I still miss him just as much now as I did then and cry for him when ever I think of him - wishing I could turn the clock back or wishing I could do anything to have him back. 

He came to us from a rescue just the other side of Bath at the age of 21 months, his previous owners claimed he had bitten her when she hit him and had him backed under a hedge in their garden. We had him till he was 10 years and 11 months old and never once did he ever so much as growl at any of us. He loved everyone and every dog he ever come across. A great example of the German Shepherd breed. 

Miss you every day baby, run free at the bridge


----------



## VALIUM (Nov 15, 2007)

I'm so sorry for your loss.







Buster


----------



## SunCzarina (Nov 24, 2000)

I am so sorry you lost him.


----------



## Keegan62 (Aug 17, 2008)

I am so sorry for your loss I know it is really terrible
The picture you creaed is a beautiful tribute and he was a beautiful beautiful dog.....


----------



## Sara (Jun 2, 2005)

awwww thanks guys










Count Bruno, A good friend of mine made that pic of him for me just after we lost him


----------



## Annikas Mom (Jun 10, 2004)

Oh Sara, what a beautiful tribute to such a wonderful boy!

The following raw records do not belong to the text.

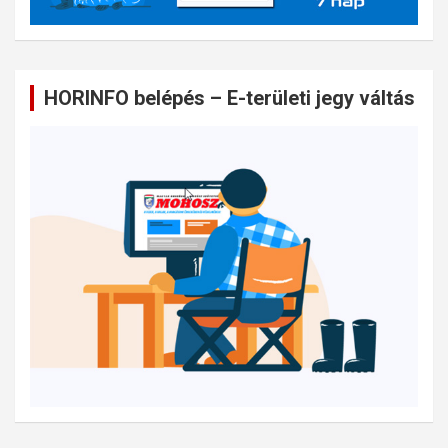
HORINFO belépés – E-területi jegy váltás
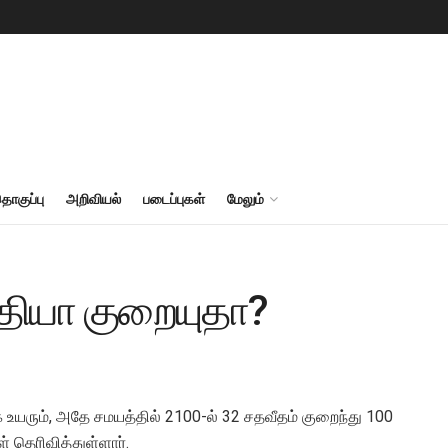
தொகுப்பு
அறிவியல்
படைப்புகள்
மேலும்
தியா குறையுதா?
யரும், அதே சமயத்தில் 2100-ல் 32 சதவீதம் குறைந்து 100
 தெரிவித்துள்ளார்.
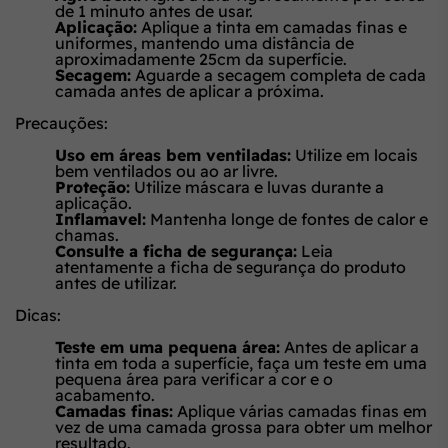
de 1 minuto antes de usar.
Aplicação:
Aplique a tinta em camadas finas e
uniformes, mantendo uma distância de
aproximadamente 25cm da superfície.
Secagem:
Aguarde a secagem completa de cada
camada antes de aplicar a próxima.
Precauções:
Uso em áreas bem ventiladas:
Utilize em locais
bem ventilados ou ao ar livre.
Proteção:
Utilize máscara e luvas durante a
aplicação.
Inflamavel:
Mantenha longe de fontes de calor e
chamas.
Consulte a ficha de segurança:
Leia
atentamente a ficha de segurança do produto
antes de utilizar.
Dicas:
Teste em uma pequena área:
Antes de aplicar a
tinta em toda a superfície, faça um teste em uma
pequena área para verificar a cor e o
acabamento.
Camadas finas:
Aplique várias camadas finas em
vez de uma camada grossa para obter um melhor
resultado.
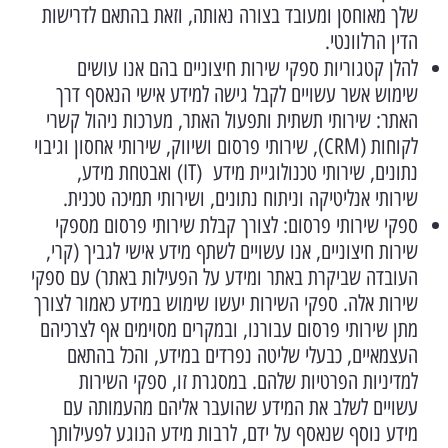
שלך מאוחסן ומעובד בצורה נאותה, וזאת בהתאם לדרישות
הדין הרלוונטי.
להלן קטגוריות ספקי שירות חיצוניים בהם אנו עושים
שימוש אשר עשויים לקבל גישה למידע אישי הנאסף דרך
האתר: שירותי תשתית ותפעול האתר, מערכות ניהול קשרי
לקוחות (CRM), שירותי פרסום ושיווק, שירותי אחסון וגיבוי
נתונים, שירותי טכנולוגיית מידע (IT) ואבטחת מידע,
שירותי אנליטיקה וניתוח נתונים, ושירותי תמיכה טכנית.
ספקי שירותי פרסום: לצורך קבלת שירותי פרסום מספקי
שירות חיצוניים, אנו עשויים לשתף מידע אישי לגביך (קרי,
העובדה שביקרת באתר ומידע על הפעילות באתר) עם ספקי
שירות אלה. ספקי השירות יעשו שימוש במידע כאמור לצורך
מתן שירותי פרסום עבורנו, ובמקרים מסוימים אף לצרכיהם
העצמאיים, כבעלי שליטה נפרדים במידע, והכל בהתאם
למדיניות הפרטיות שלהם. במסגרת זו, ספקי השירות
עשויים לשלב את המידע שהועבר אליהם מהעמותה עם
מידע נוסף שנאסף על ידם, לרבות מידע הנוגע לפעילותך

Run Free Buster... until we meet again...


----------



## Sara (Jun 2, 2005)

awwww thanks Dar


----------



## Sean Rescue Mom (Jan 24, 2004)

My deepest condolences to you and your family. It really struck a nerve with me since we rescued Sean as well and he is 10 1/2. I'm so sorry for your loss, and hope his memories will help fill the void over the weeks that lie ahed.







RIP sweet Buster.


----------



## pboyer (Feb 5, 2009)

I too lost a baby in sept 2008 ..bless you and that is a beautiful picture.


----------



## Sashmom (Jun 5, 2002)

Im so sorry for your loss and I know how you feel about wanting to turn back the clock. You never quit missing them. 
RIP Buster


----------



## Qyn (Jan 28, 2005)

RIP, Buster.









I am very sorry for your loss - that was a very moving tribute to him.


----------



## Katerlena (May 30, 2008)

So sorry for the loss of your sweet Buster.
Thats such a beautiful photo. He does look like a gentle loving giant


----------



## elly1210 (Jan 4, 2009)

huge hugs, we recently lost our husky, Niketa, in Nov of 08, she was 14y.


----------



## wolfstraum (May 2, 2003)

Buster.....your loving family will meet you at the bridge

The collage is a wonderful tribute to him...he was lucky to be so loved.

Lee


----------